La visite du prince coincide également avec un forum d’investissement américano-saoudien à Washington, consacré notamment à l’énergie et à l’intelligence artificielle, témoignant de la volonté du royaume d’accélérer sa transformation économique dans le cadre de Vision 2030. Riyad cherche par ailleurs à apaiser les tensions régionales, y compris avec l’Iran.
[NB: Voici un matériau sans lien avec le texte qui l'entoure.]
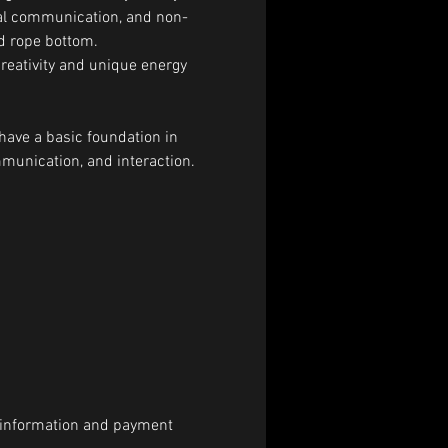
bal communication, and non-
nd rope bottom.
creativity and unique energy 
have a basic foundation in 
munication, and interaction.
al information and payment 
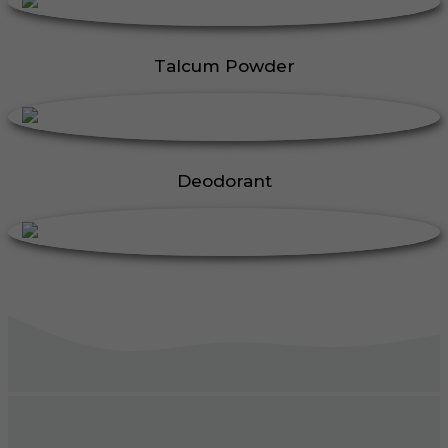
Talcum Powder
Deodorant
Manal Radwan affirme que le royaume continuera d’offrir ses « bons offices » sur ce dossier, ajoutant que des discussions directes entre Téhéran et Washington sont indispensables pour progresser sur le nucléaire.

Selon Andreas Krieg, du King’s College de Londres, l’enjeu de cette visite est de poser les bases d’un cadre durable entre les États-Unis et l’Arabie Saoudite, capable de dissuader l’Iran de franchir le seuil nucléaire et de soutenir la transformation économique saoudienne. En contrepartie, Washington exigera des garanties sur les liens sensibles de Riyad avec la Chine, des progrès sur la question israélienne et une perspective crédible pour les Palestiniens.

La proximité entre Donald Trump et Mohammed ben Salmane pourrait faciliter ces discussions. Lors de son premier mandat, cette relation avait permis des avancées sur plusieurs dossiers, dont la Syrie. Donald Trump affirme avoir levé les sanctions contre Damas après avoir été convaincu par le prince saoudien d’accompagner la transition post-Assad, ouvrant la voie à la reconnaissance d’Ahmad el-Chareh, aujourd’hui reçu à la Maison Blanche.

Reste à savoir si cette nouvelle visite permettra de concrétiser les ambitions sécuritaires du royaume et de relancer un processus diplomatique complexe, sur fond de tensions persistantes au Moyen-Orient.